No one knows the crimes that I was convicted of – my mother was determined to keep it a private case, and it was, as such, very private… Though the drowning of Astoria’s family was highly publicized. I was convicted of planning and carrying out their murders; my motive, to be sure, was ridiculous – “They would not join Voldemort’s followers.” He was dead by that time, and our name was cleared from the books as Death Eaters, except for my father’s, who was sentenced to a lifetime in Azkaban for his insistence that the Dark Lord would rise again and that he was, indeed, a Death Eater. My case, the murder of Henry, Vermillion, and Daphne Greengrass, was wholly fabricated – the Ministry just felt the need to pin the blame on someone, and who better than a Malfoy? It was almost as if they were determined to make it look like a pureblood feud.

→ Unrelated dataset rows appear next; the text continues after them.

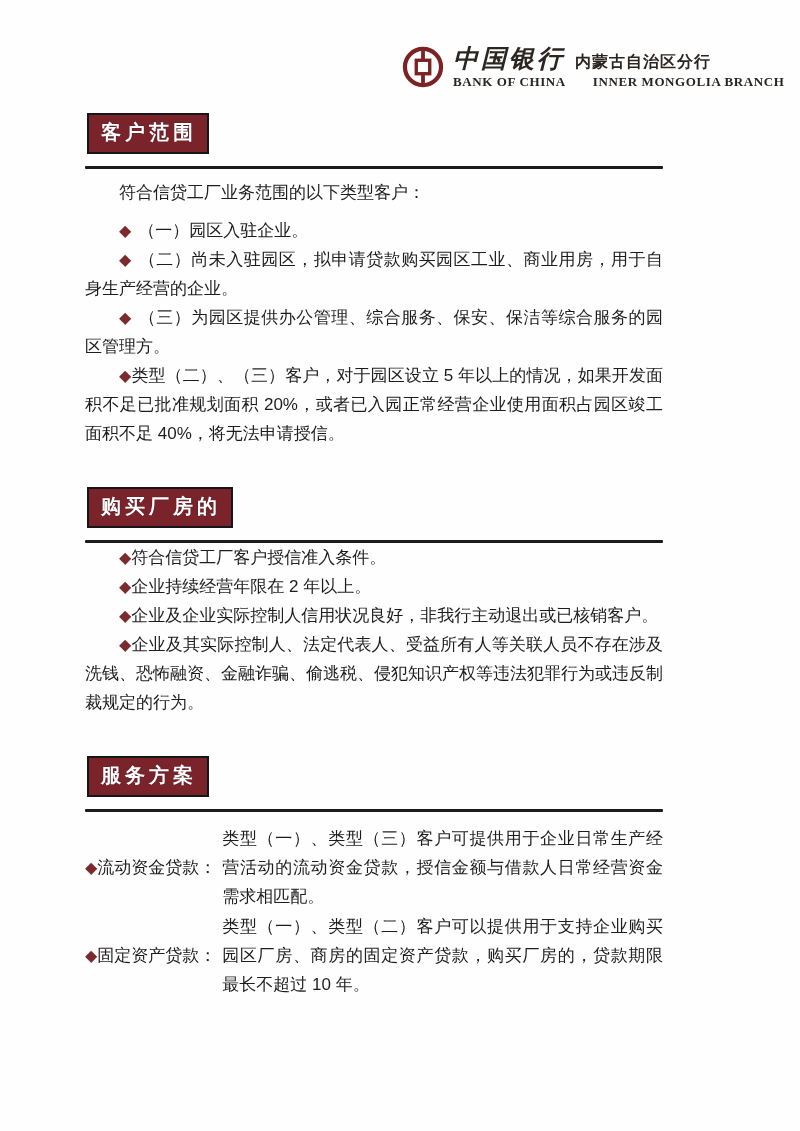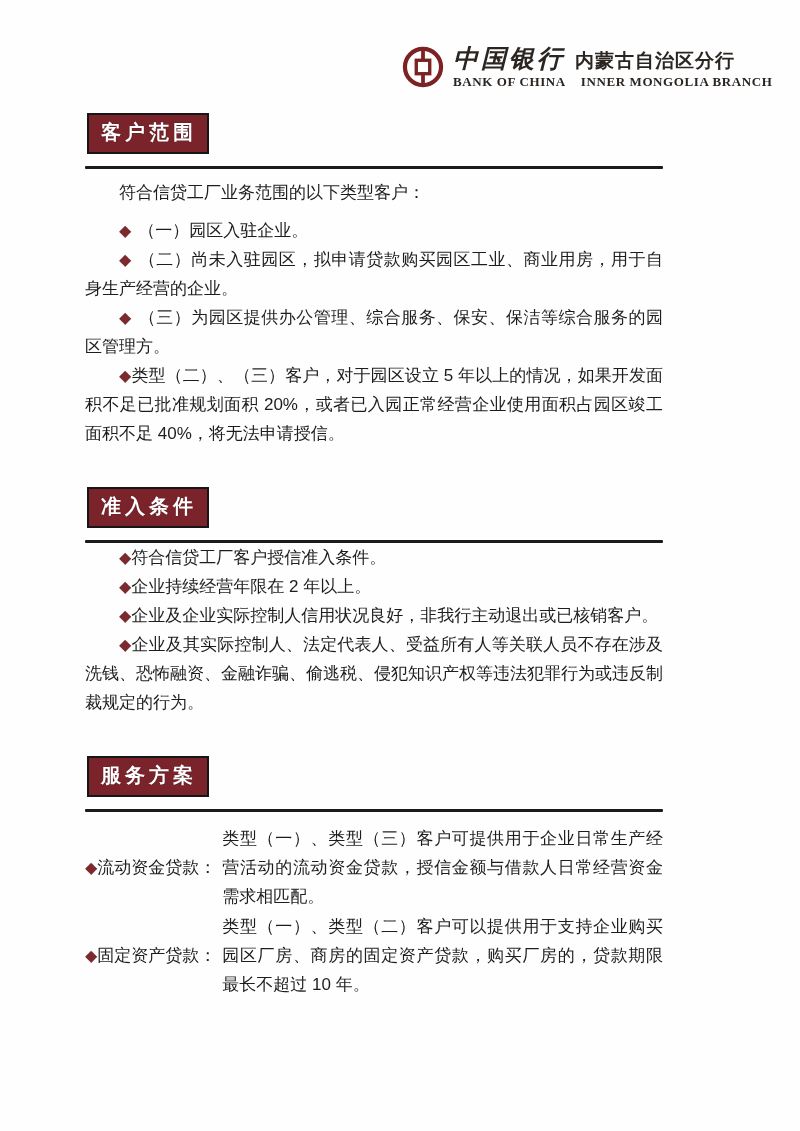--- a/index.html
+++ b/index.html
@@ -40,7 +40,7 @@
   .branch-zh {
     font-family: "DejaVu Serif", serif;
     font-weight: bold;
-    font-size: 19px;
+    font-size: 16px;
     letter-spacing: 1px;
     color: #2a2521;
   }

“What crimes do you think I was convicted of, Hermione?” I ask her, trying not to sound guarded or guilty. I am innocent, and most people do not know the reason I was sent to Azkaban, but that makes me far more suspicious when presented with reasons full of rumor and falsehood.
She takes her tea from the small table and sits down by my feet again, looking at me between swallows. “Well,” she says, “when the Greengrasses drowned on their vacation, you and your mother were one of the few who knew where they were going, since it was only a weekend getaway. They’d left Astoria at home, in the care of their maid, so she had an alibi, and Narcissa was in Diagon Alley with friends, according to your file… You were the only one left. Inky wasn’t in your service than, and even if she had been, they wouldn’t have taken her testimony into account…” Hermione seemed almost to be talking to herself now, and she was staring out the window opposite her. She looked at me again. “I wish you had not been so wrongly judged by so many, Draco. I hope we can set the record straight, if you will take my help.” She offered her hand for shaking.
Instead of taking it, I shake my head. “I cannot let you do this, Hermione,” I say. “If you can help me with the so-called addiction I have, fine. But I can’t let you help me with anything else. Your reputation would be ruined, and you’d probably be added to my list of alleged lovers.” Sighing, I push myself up, ignoring the strange pain that travels the length of my body.
“What’s wrong with being on your list of alleged lovers?”
I freeze. With wide eyes, I slowly turn to look at her. “Hermione,” I say. “Do you realize what you just asked me?”
“I’m not even going to answer that. Have you gone mad?”
She scowls at me. “No. I was only asking, since having a Muggle-born on your list would surely top anything that anyone else can think of in the way of scandal.”
“Hermione, come on – ”
“Apparently, we’re not good enough for anybody, even if we’re the brightest. Harry’s mum was smart, and I’m smart, and most of the others are, too – ”
“Hermione, please, stop this.”
“Ron was always copying my homework, and so were Harry and everybody else. There is very little appreciation for people that do their own work nowadays, let me tell you – ”
She pauses in her rant, and looks at me. “Yes, Draco?”
Relieved that I have finally gotten her attention, I ask, “Why is it that you seem to think that being on my list would be, in any way at all, good for you? I am a fugitive, Hermione. I’ve been blamed for three murders. I’m no good company, and if you aren’t away from me soon, you’ll be a fugitive, too.”
She doesn’t appear to be paying attention anymore. I snap my fingers in front of her eyes. She glares at me. “Hermione, listen to me,” I plead. “I don’t want that.”
She gives me a peculiar look, one that I can’t place. It gives me a certain foreboding, though – there is a want for danger in her eyes, in her smile. “But what if I do?”